Print, exactly as they appear in the listing below, the lines from the line with "činnosti**, občas hráči" to the line with "záměru**. V následujícím", with both end lines kept.

• _Information_:
Content starts
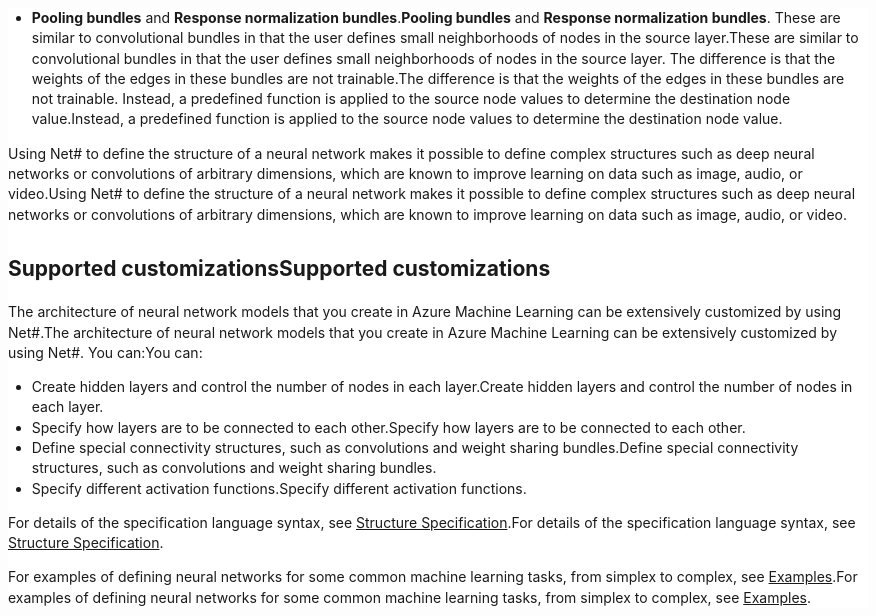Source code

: * <span data-ttu-id="f967d-127">**Pooling bundles** and **Response normalization bundles**.</span><span class="sxs-lookup"><span data-stu-id="f967d-127">**Pooling bundles** and **Response normalization bundles**.</span></span> <span data-ttu-id="f967d-128">These are similar to convolutional bundles in that the user defines small neighborhoods of nodes in the source layer.</span><span class="sxs-lookup"><span data-stu-id="f967d-128">These are similar to convolutional bundles in that the user defines small neighborhoods of nodes in the source layer.</span></span> <span data-ttu-id="f967d-129">The difference is that the weights of the edges in these bundles are not trainable.</span><span class="sxs-lookup"><span data-stu-id="f967d-129">The difference is that the weights of the edges in these bundles are not trainable.</span></span> <span data-ttu-id="f967d-130">Instead, a predefined function is applied to the source node values to determine the destination node value.</span><span class="sxs-lookup"><span data-stu-id="f967d-130">Instead, a predefined function is applied to the source node values to determine the destination node value.</span></span>  

<span data-ttu-id="f967d-131">Using Net# to define the structure of a neural network makes it possible to define complex structures such as deep neural networks or convolutions of arbitrary dimensions, which are known to improve learning on data such as image, audio, or video.</span><span class="sxs-lookup"><span data-stu-id="f967d-131">Using Net# to define the structure of a neural network makes it possible to define complex structures such as deep neural networks or convolutions of arbitrary dimensions, which are known to improve learning on data such as image, audio, or video.</span></span>  

## <a name="supported-customizations"></a><span data-ttu-id="f967d-132">Supported customizations</span><span class="sxs-lookup"><span data-stu-id="f967d-132">Supported customizations</span></span>
<span data-ttu-id="f967d-133">The architecture of neural network models that you create in Azure Machine Learning can be extensively customized by using Net#.</span><span class="sxs-lookup"><span data-stu-id="f967d-133">The architecture of neural network models that you create in Azure Machine Learning can be extensively customized by using Net#.</span></span> <span data-ttu-id="f967d-134">You can:</span><span class="sxs-lookup"><span data-stu-id="f967d-134">You can:</span></span>  

* <span data-ttu-id="f967d-135">Create hidden layers and control the number of nodes in each layer.</span><span class="sxs-lookup"><span data-stu-id="f967d-135">Create hidden layers and control the number of nodes in each layer.</span></span>
* <span data-ttu-id="f967d-136">Specify how layers are to be connected to each other.</span><span class="sxs-lookup"><span data-stu-id="f967d-136">Specify how layers are to be connected to each other.</span></span>
* <span data-ttu-id="f967d-137">Define special connectivity structures, such as convolutions and weight sharing bundles.</span><span class="sxs-lookup"><span data-stu-id="f967d-137">Define special connectivity structures, such as convolutions and weight sharing bundles.</span></span>
* <span data-ttu-id="f967d-138">Specify different activation functions.</span><span class="sxs-lookup"><span data-stu-id="f967d-138">Specify different activation functions.</span></span>  

<span data-ttu-id="f967d-139">For details of the specification language syntax, see [Structure Specification](#Structure-specifications).</span><span class="sxs-lookup"><span data-stu-id="f967d-139">For details of the specification language syntax, see [Structure Specification](#Structure-specifications).</span></span>  

<span data-ttu-id="f967d-140">For examples of defining neural networks for some common machine learning tasks, from simplex to complex, see [Examples](#Examples-of-Net#-usage).</span><span class="sxs-lookup"><span data-stu-id="f967d-140">For examples of defining neural networks for some common machine learning tasks, from simplex to complex, see [Examples](#Examples-of-Net#-usage).</span></span>  
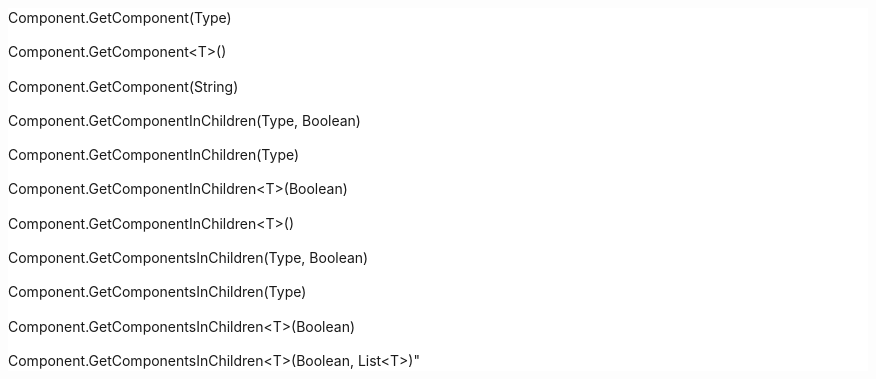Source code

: Component.GetComponent(Type)

</div>

<div markdown="1">

Component.GetComponent\<T\>()

</div>

<div markdown="1">

Component.GetComponent(String)

</div>

<div markdown="1">

Component.GetComponentInChildren(Type, Boolean)

</div>

<div markdown="1">

Component.GetComponentInChildren(Type)

</div>

<div markdown="1">

Component.GetComponentInChildren\<T\>(Boolean)

</div>

<div markdown="1">

Component.GetComponentInChildren\<T\>()

</div>

<div markdown="1">

Component.GetComponentsInChildren(Type, Boolean)

</div>

<div markdown="1">

Component.GetComponentsInChildren(Type)

</div>

<div markdown="1">

Component.GetComponentsInChildren\<T\>(Boolean)

</div>

<div markdown="1">

Component.GetComponentsInChildren\<T\>(Boolean, List\<T\>)"

</div>

<div markdown="1">
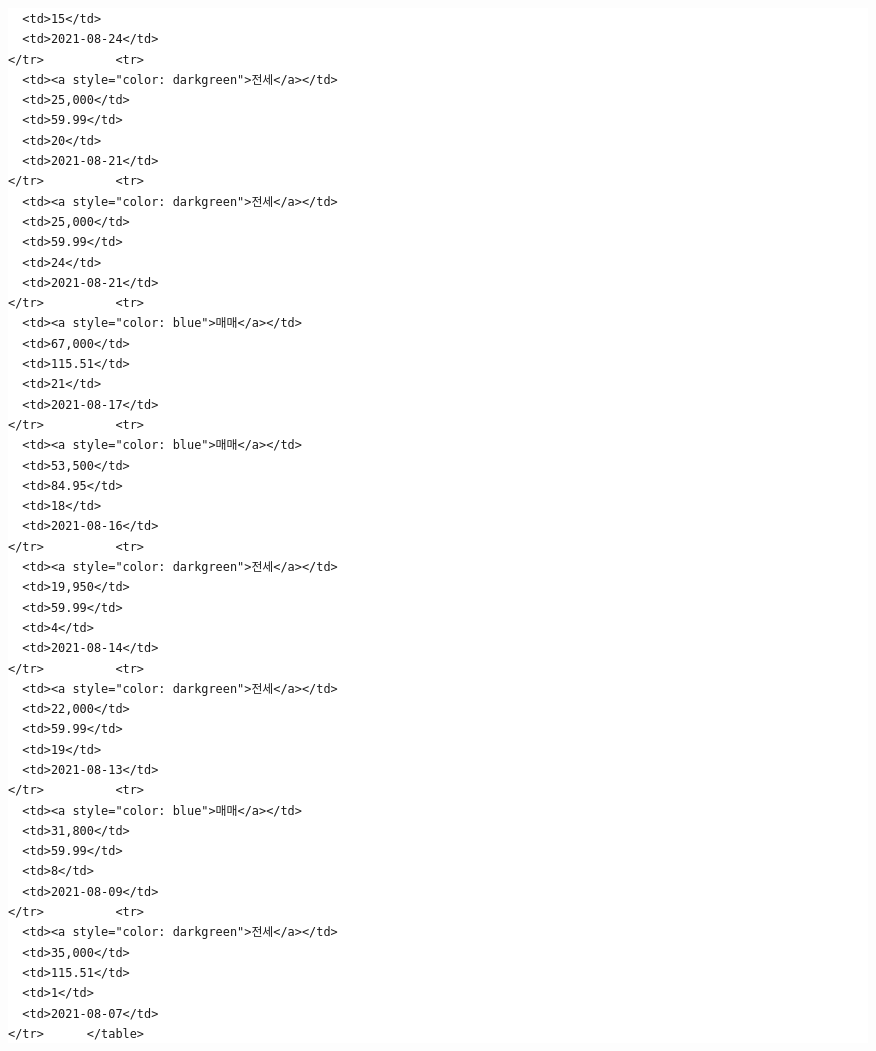       <td>15</td>
      <td>2021-08-24</td>
    </tr>          <tr>
      <td><a style="color: darkgreen">전세</a></td>
      <td>25,000</td>
      <td>59.99</td>
      <td>20</td>
      <td>2021-08-21</td>
    </tr>          <tr>
      <td><a style="color: darkgreen">전세</a></td>
      <td>25,000</td>
      <td>59.99</td>
      <td>24</td>
      <td>2021-08-21</td>
    </tr>          <tr>
      <td><a style="color: blue">매매</a></td>
      <td>67,000</td>
      <td>115.51</td>
      <td>21</td>
      <td>2021-08-17</td>
    </tr>          <tr>
      <td><a style="color: blue">매매</a></td>
      <td>53,500</td>
      <td>84.95</td>
      <td>18</td>
      <td>2021-08-16</td>
    </tr>          <tr>
      <td><a style="color: darkgreen">전세</a></td>
      <td>19,950</td>
      <td>59.99</td>
      <td>4</td>
      <td>2021-08-14</td>
    </tr>          <tr>
      <td><a style="color: darkgreen">전세</a></td>
      <td>22,000</td>
      <td>59.99</td>
      <td>19</td>
      <td>2021-08-13</td>
    </tr>          <tr>
      <td><a style="color: blue">매매</a></td>
      <td>31,800</td>
      <td>59.99</td>
      <td>8</td>
      <td>2021-08-09</td>
    </tr>          <tr>
      <td><a style="color: darkgreen">전세</a></td>
      <td>35,000</td>
      <td>115.51</td>
      <td>1</td>
      <td>2021-08-07</td>
    </tr>      </table>
    

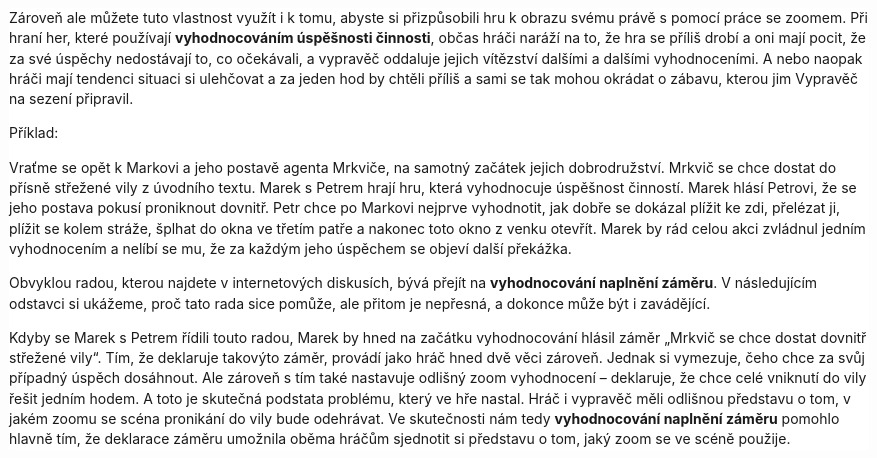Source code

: Zároveň ale můžete tuto vlastnost využít
i k tomu, abyste si přizpůsobili hru k obrazu svému
právě s pomocí práce se zoomem. Při hraní
her, které používají **vyhodnocováním úspěšnosti
činnosti**, občas hráči naráží na to, že hra se příliš
drobí a oni mají pocit, že za své úspěchy nedostávají
to, co očekávali, a vypravěč oddaluje jejich
vítězství dalšími a dalšími vyhodnoceními.
A nebo naopak hráči mají tendenci situaci si
ulehčovat a za jeden hod by chtěli příliš a sami
se tak mohou okrádat o zábavu, kterou jim Vypravěč
na sezení připravil.

<div class="sample">
Příklad:

Vraťme se opět k Markovi a jeho postavě
agenta Mrkviče, na samotný začátek jejich
dobrodružství. Mrkvič se chce dostat do
přísně střežené vily z úvodního textu. Marek
s Petrem hrají hru, která vyhodnocuje
úspěšnost činností. Marek hlásí Petrovi,
že se jeho postava pokusí proniknout dovnitř.
Petr chce po Markovi nejprve vyhodnotit,
jak dobře se dokázal plížit ke zdi,
přelézat ji, plížit se kolem stráže, šplhat do
okna ve třetím patře a nakonec toto okno
z venku otevřít. Marek by rád celou akci
zvládnul jedním vyhodnocením a nelíbí se
mu, že za každým jeho úspěchem se objeví
další překážka.
</div>

Obvyklou radou, kterou najdete v internetových
diskusích, bývá přejít na **vyhodnocování naplnění
záměru**. V následujícím odstavci si ukážeme,
proč tato rada sice pomůže, ale přitom je nepřesná,
a dokonce může být i zavádějící.

Kdyby se Marek s Petrem řídili touto radou,
Marek by hned na začátku vyhodnocování
hlásil záměr „Mrkvič se chce dostat dovnitř
střežené vily“. Tím, že deklaruje takovýto záměr,
provádí jako hráč hned dvě věci zároveň.
Jednak si vymezuje, čeho chce za svůj případný
úspěch dosáhnout. Ale zároveň s tím také nastavuje
odlišný zoom vyhodnocení – deklaruje,
že chce celé vniknutí do vily řešit jedním hodem.
A toto je skutečná podstata problému, který ve
hře nastal. Hráč i vypravěč měli odlišnou představu
o tom, v jakém zoomu se scéna pronikání
do vily bude odehrávat. Ve skutečnosti nám
tedy **vyhodnocování naplnění záměru** pomohlo
hlavně tím, že deklarace záměru umožnila oběma
hráčům sjednotit si představu o tom, jaký
zoom se ve scéně použije.
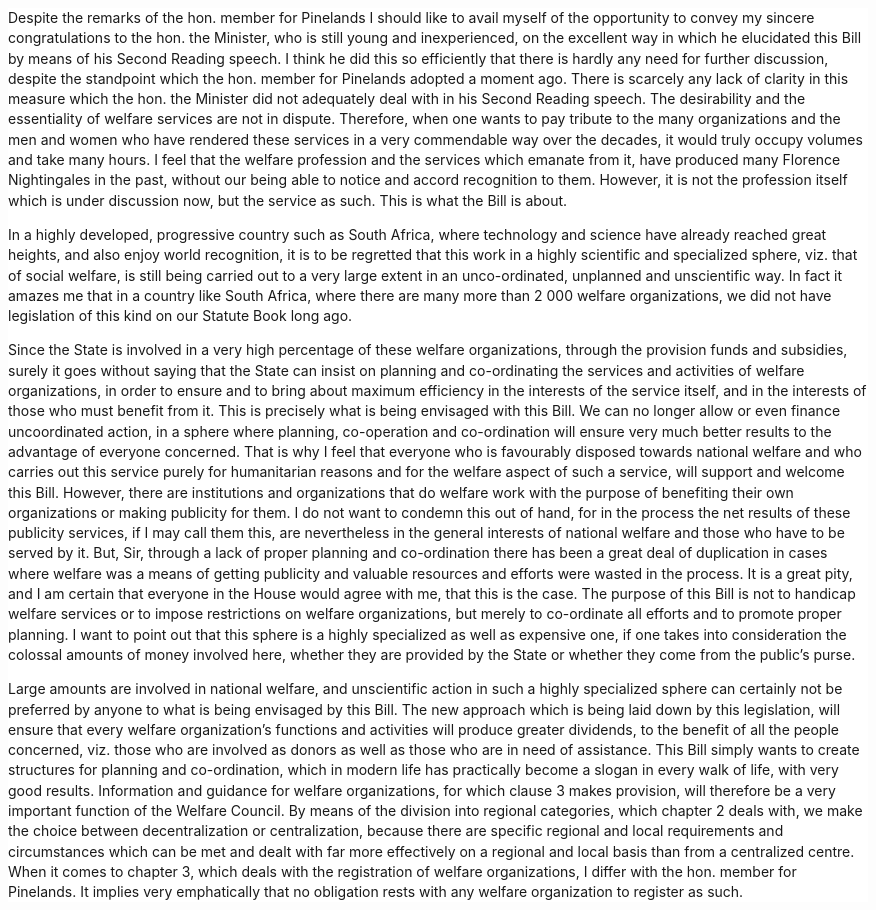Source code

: <p>Despite the remarks of the hon. member for Pinelands I should like to avail myself of the opportunity to convey my sincere congratulations to the hon. the Minister, who is still young and inexperienced, on the excellent way in which he elucidated this Bill by means of his Second Reading speech. I think he did this so efficiently that there is hardly any need for further discussion, despite the standpoint which the hon. member for Pinelands adopted a moment ago. There is scarcely any lack of clarity in this measure which the hon. the Minister did not adequately deal with in his Second Reading speech. The desirability and the essentiality of welfare services are not in dispute. Therefore, when one wants to pay tribute to the many organizations and the men and women who have rendered these services in a very commendable way over the decades, it would truly occupy volumes and take many hours. I feel that the welfare profession and the services which emanate from it, have produced many Florence Nightingales in the past, without our being able to notice and accord recognition to them. However, it is not the profession itself which is under discussion now, but the service as such. This is what the Bill is about.</p>

<p>In a highly developed, progressive country such as South Africa, where technology and science have already reached great heights, and also enjoy world recognition, it is to be regretted that this work in a highly scientific and specialized sphere, viz. that of social welfare, is still being carried out to a very large extent in an unco-ordinated, unplanned and unscientific way. In fact it amazes me that in a country like South Africa, where there are many more than 2 000 welfare organizations, we did not have legislation of this kind on our Statute Book long ago.</p>

<p>Since the State is involved in a very high percentage of these welfare organizations, through the provision funds and subsidies, surely it goes without saying that the State can insist on planning and co-ordinating the services and activities of welfare organizations, in order to ensure and to bring about maximum efficiency in the interests of the service itself, and in the interests of those who must benefit from it. This is precisely what is being envisaged with this Bill. We can no longer allow or even finance uncoordinated action, in a sphere where planning, co-operation and co-ordination will ensure very much better results to the advantage of everyone concerned. That is why I feel that everyone who is favourably disposed towards national welfare and who carries out this service purely for humanitarian reasons and for the welfare aspect of such a service, will support and welcome this Bill. However, there are institutions and organizations that do welfare work with the purpose of benefiting their own organizations or making publicity for them. I do not want to condemn this out of hand, for in the process the net results of these publicity services, if I may call them this, are nevertheless in the general interests of national welfare and those who have to be served by it. But, Sir, through a lack of proper planning and co-ordination there has been a great deal of duplication in cases where welfare was a means of getting publicity and valuable resources and efforts were wasted in the process. It is a great pity, and I am certain that everyone in the House would agree with me, that this is the case. The purpose of this Bill is not to handicap welfare services or to impose restrictions on welfare organizations, but merely to co-ordinate all efforts and to promote proper planning. I want to point out that this sphere is a highly specialized as well as expensive one, if one takes into consideration the colossal amounts of money involved here, whether they are provided by the State or whether they come from the public&#x2019;s purse.</p>

<p><span class="col_6901-6902" refersTo="page_0320"/>Large amounts are involved in national welfare, and unscientific action in such a highly specialized sphere can certainly not be preferred by anyone to what is being envisaged by this Bill. The new approach which is being laid down by this legislation, will ensure that every welfare organization&#x2019;s functions and activities will produce greater dividends, to the benefit of all the people concerned, viz. those who are involved as donors as well as those who are in need of assistance. This Bill simply wants to create structures for planning and co-ordination, which in modern life has practically become a slogan in every walk of life, with very good results. Information and guidance for welfare organizations, for which clause 3 makes provision, will therefore be a very important function of the Welfare Council. By means of the division into regional categories, which chapter 2 deals with, we make the choice between decentralization or centralization, because there are specific regional and local requirements and circumstances which can be met and dealt with far more effectively on a regional and local basis than from a centralized centre. When it comes to chapter 3, which deals with the registration of welfare organizations, I differ with the hon. member for Pinelands. It implies very emphatically that no obligation rests with any welfare organization to register as such.</p>
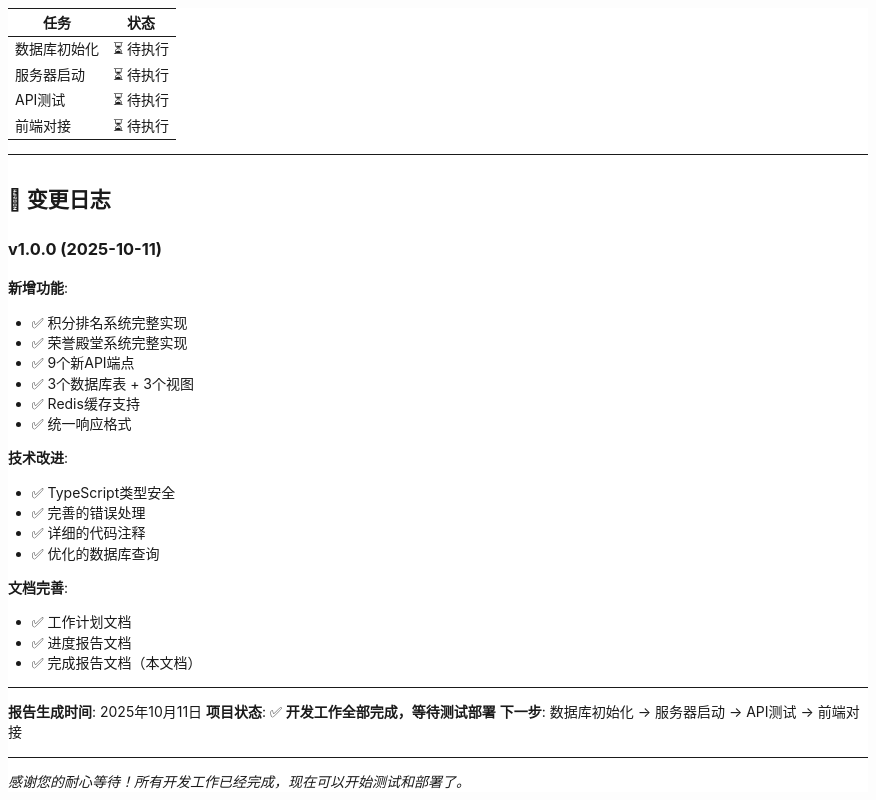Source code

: | 任务 | 状态 |
|------|------|
| 数据库初始化 | ⏳ 待执行 |
| 服务器启动 | ⏳ 待执行 |
| API测试 | ⏳ 待执行 |
| 前端对接 | ⏳ 待执行 |

---

## 📝 变更日志

### v1.0.0 (2025-10-11)

**新增功能**:
- ✅ 积分排名系统完整实现
- ✅ 荣誉殿堂系统完整实现
- ✅ 9个新API端点
- ✅ 3个数据库表 + 3个视图
- ✅ Redis缓存支持
- ✅ 统一响应格式

**技术改进**:
- ✅ TypeScript类型安全
- ✅ 完善的错误处理
- ✅ 详细的代码注释
- ✅ 优化的数据库查询

**文档完善**:
- ✅ 工作计划文档
- ✅ 进度报告文档
- ✅ 完成报告文档（本文档）

---

**报告生成时间**: 2025年10月11日
**项目状态**: ✅ **开发工作全部完成，等待测试部署**
**下一步**: 数据库初始化 → 服务器启动 → API测试 → 前端对接

---

*感谢您的耐心等待！所有开发工作已经完成，现在可以开始测试和部署了。*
Content ends
• _Your solution_:
činnosti**, občas hráči naráží na to, že hra se příliš
drobí a oni mají pocit, že za své úspěchy nedostávají
to, co očekávali, a vypravěč oddaluje jejich
vítězství dalšími a dalšími vyhodnoceními.
A nebo naopak hráči mají tendenci situaci si
ulehčovat a za jeden hod by chtěli příliš a sami
se tak mohou okrádat o zábavu, kterou jim Vypravěč
na sezení připravil.

<div class="sample">
Příklad:

Vraťme se opět k Markovi a jeho postavě
agenta Mrkviče, na samotný začátek jejich
dobrodružství. Mrkvič se chce dostat do
přísně střežené vily z úvodního textu. Marek
s Petrem hrají hru, která vyhodnocuje
úspěšnost činností. Marek hlásí Petrovi,
že se jeho postava pokusí proniknout dovnitř.
Petr chce po Markovi nejprve vyhodnotit,
jak dobře se dokázal plížit ke zdi,
přelézat ji, plížit se kolem stráže, šplhat do
okna ve třetím patře a nakonec toto okno
z venku otevřít. Marek by rád celou akci
zvládnul jedním vyhodnocením a nelíbí se
mu, že za každým jeho úspěchem se objeví
další překážka.
</div>

Obvyklou radou, kterou najdete v internetových
diskusích, bývá přejít na **vyhodnocování naplnění
záměru**. V následujícím odstavci si ukážeme,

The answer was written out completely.